Dataset records: Begin

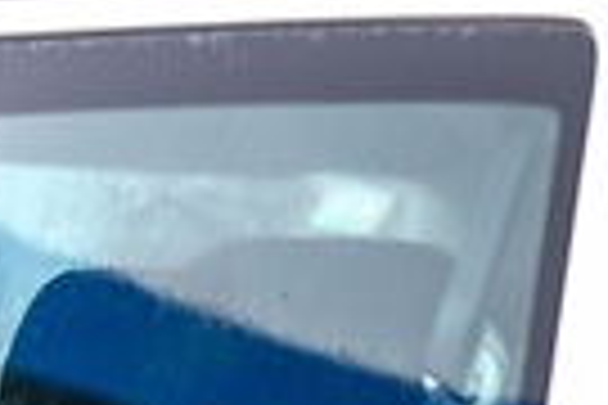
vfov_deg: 1.7
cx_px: -865
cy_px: 230
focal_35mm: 801
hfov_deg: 2.6
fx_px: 13527
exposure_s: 1/640
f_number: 3.2
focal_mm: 135
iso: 400
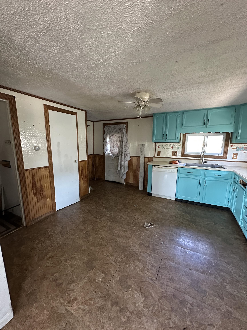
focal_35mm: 14
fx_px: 133
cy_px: 165
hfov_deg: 85.7
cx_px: 124
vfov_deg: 102.1
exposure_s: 1/60
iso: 500
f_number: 2.2
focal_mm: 2.22
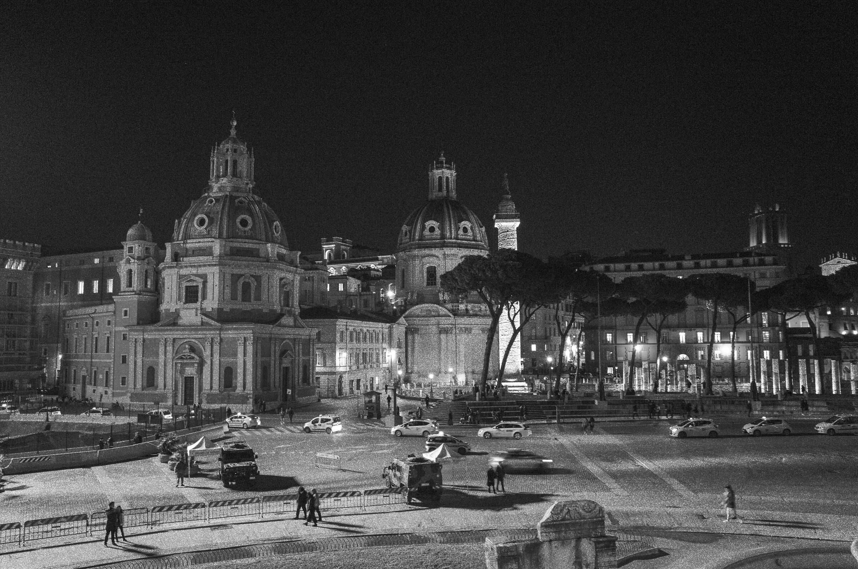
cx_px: 429
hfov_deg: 65.6
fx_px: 666
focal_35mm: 28
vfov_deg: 46.2
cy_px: 284
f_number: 5.6
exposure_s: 1/8
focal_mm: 18.3
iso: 6400
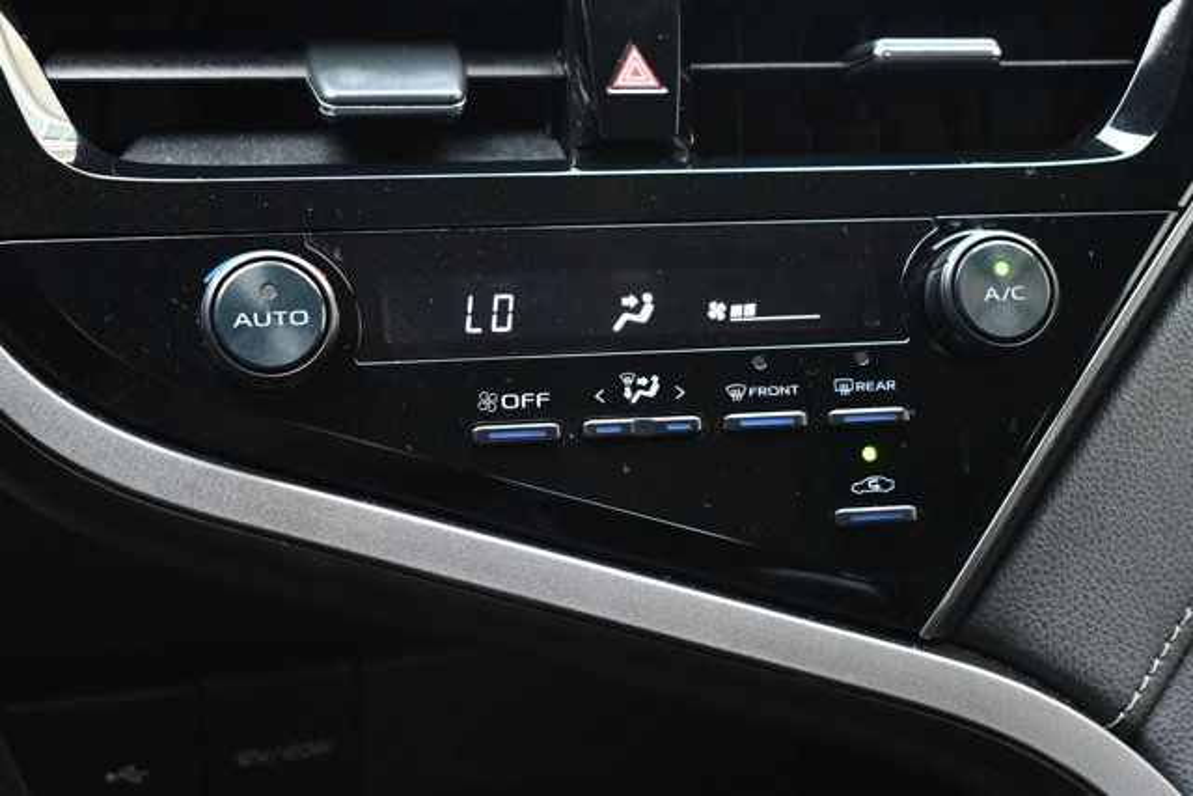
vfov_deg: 23.8
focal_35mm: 57
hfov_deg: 35.0
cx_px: 596
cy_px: 398
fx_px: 1889
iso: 2000
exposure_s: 1/125
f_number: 4.8
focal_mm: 38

Dataset records: End

Requirement: Set down nothing but the lines from the one containing "focal_35mm: 28" to the final line above, both included, with every picture left out.

Your response:
focal_35mm: 28
vfov_deg: 46.2
cy_px: 284
f_number: 5.6
exposure_s: 1/8
focal_mm: 18.3
iso: 6400
vfov_deg: 23.8
focal_35mm: 57
hfov_deg: 35.0
cx_px: 596
cy_px: 398
fx_px: 1889
iso: 2000
exposure_s: 1/125
f_number: 4.8
focal_mm: 38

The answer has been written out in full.